On the other hand, Microsoft became more forceful as the weekend went on. On Saturday, its executives talked mostly about the virtues of immigration. On Sunday night, the company issued a statement calling the executive order “misguided and a fundamental step backwards” and said it would create “collateral damage to the country’s reputation and values.”

Microsoft was not the only company to become bolder in a few hours. Around 10 a.m. on Saturday, Mr. Chesky of Airbnb posted a vague message on Twitter saying “open doors bring all of US together.” By 6 p.m., he was advocating open protest. Early Sunday morning, he wrote a memo to employees warning that Mr. Trump’s new policy was “a direct obstacle to our mission.”

Airbnb is providing free housing to refugees and anyone not allowed in the US. Stayed tuned for more, contact me if urgent need for housing

— Brian Chesky (@bchesky) Jan. 29, 2017

It was a long, dizzying day for an industry that is struggling to find its footing under the new president. “It feels like the air itself has changed, like when a storm comes,” said Shervin Pishevar, a founder of Sherpa Capital and Hyperloop One.

Even before the executive order, pressure had been building on companies to speak out against measures being endorsed by Mr. Trump. Some of that impetus came from employees, and some from activists.

Engineers and product managers at several tech companies spoke to The New York Times on the condition of anonymity. They have signed nondisclosure agreements at their companies and are generally not authorized to speak to the news media.

At Twitter, a number of workers felt frustrated with the disconnect between their company’s product — a platform for free speech — and the extent to which Mr. Trump has used it to attack those who question him and proclaim outright falsehoods to the American public. On Saturday, Jack Dorsey, Twitter’s chief executive, posted and reposted numerous messages denouncing the travel ban.

At Facebook, employees felt a similar sense of discord. Some complained about how long it took Mr. Zuckerberg and Sheryl Sandberg, the chief operating officer, to speak out. Others were upset at the continued presence of Peter Thiel, a venture capitalist and a longtime confidant of Mr. Zuckerberg’s, as a director on Facebook’s board. Mr. Thiel was a donor to Mr. Trump’s campaign and has since become an adviser, and he issued a statement on Saturday evening that reaffirmed his support for the president.

Uber is under one of the brightest spotlights. Travis Kalanick, its chief executive, is part of Mr.
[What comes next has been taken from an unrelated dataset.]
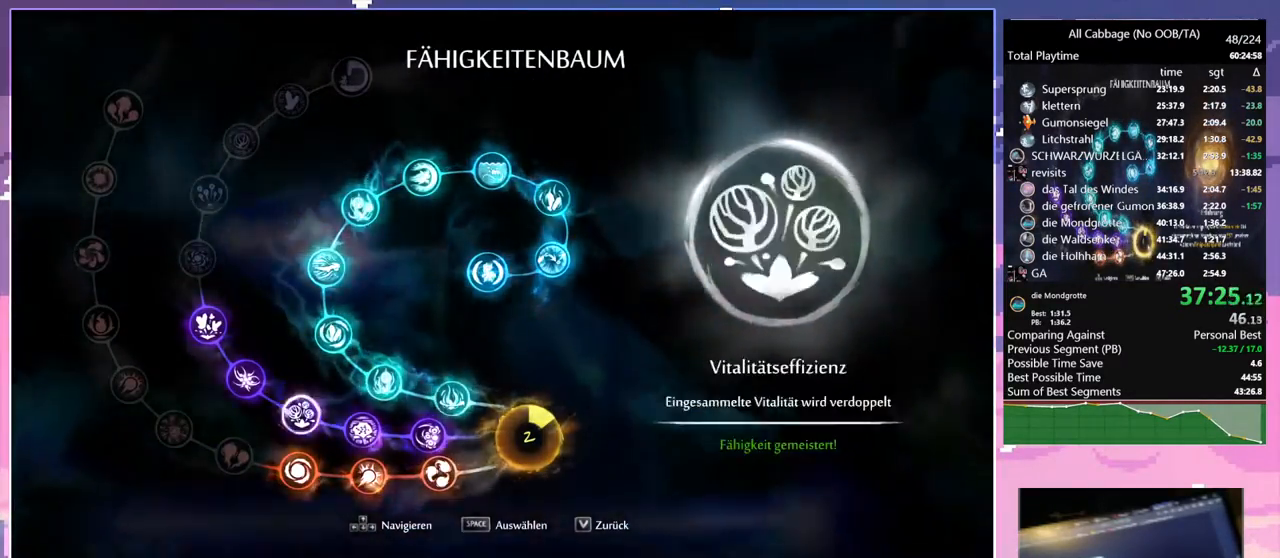
{"keys": ["a", "glimb"], "mouse": [], "events": [[484, "a", "down"], [484, "d", "up"]]}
Trump’s economic advisory team.

That has made Uber a target of protesters, some of whom shut down access to its headquarters on Inauguration Day.

In an email to employees on Saturday titled “Standing up for what’s right,” Mr. Kalanick stressed the importance of pushing for change by working to have a seat at the table and discussing any differences. He said he would be seeing Mr. Trump on Friday.
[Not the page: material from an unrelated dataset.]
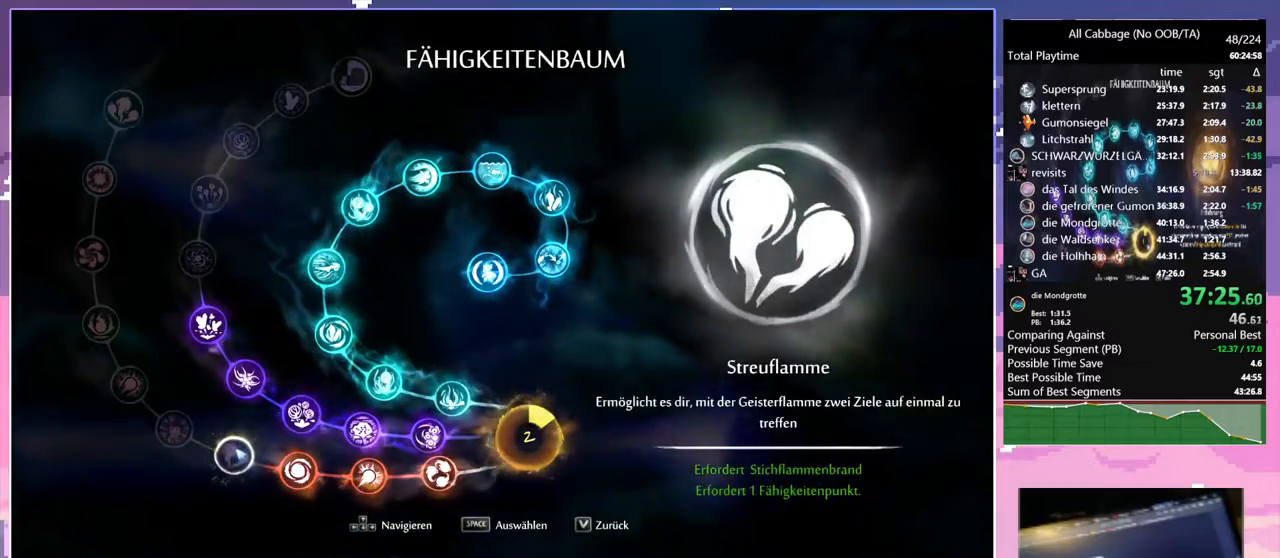
{"keys": [], "mouse": [], "events": [[117, "glimb", "up"], [117, "mouse_left", "down"], [217, "mouse_left", "up"], [300, "a", "up"]]}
As protesters at Kennedy International Airport in New York multiplied on Saturday night, cabdrivers — largely immigrants — began a one-hour work stoppage at the airport as a form of protest against the executive order.

Uber did not follow suit. Instead, it posted on Twitter that it was suspending surge pricing at Kennedy Airport. That prompted accusations that it was trying to break the strike, which the company awkwardly denied in anotherTwitter post.

On Sunday morning, its competitor Lyft said it was donating $1 million to the American Civil Liberties Union over the next four years “to defend our Constitution.” On Sunday afternoon, Uber sharpened its criticism of the ban, calling it “wrong and unjust.

Sam Altman, who runs Y Combinator, Silicon Valley’s most prominent start-up incubator, said things were changing so fast that it was hard to predict what was going to happen.

“After the election, a lot of people here said give Trump a chance in good faith, and after he started, a lot of people said give him a chance in good faith,” Mr. Altman said. “Now they are looking at his policies and saying he is a risk to the republic. Saturday was a good beginning, and I think there is more to come.”

Mr. Altman spoke as he was arriving at the airport in San Francisco on Saturday at 10:30 p.m. The protest was continuing, and he intended to join.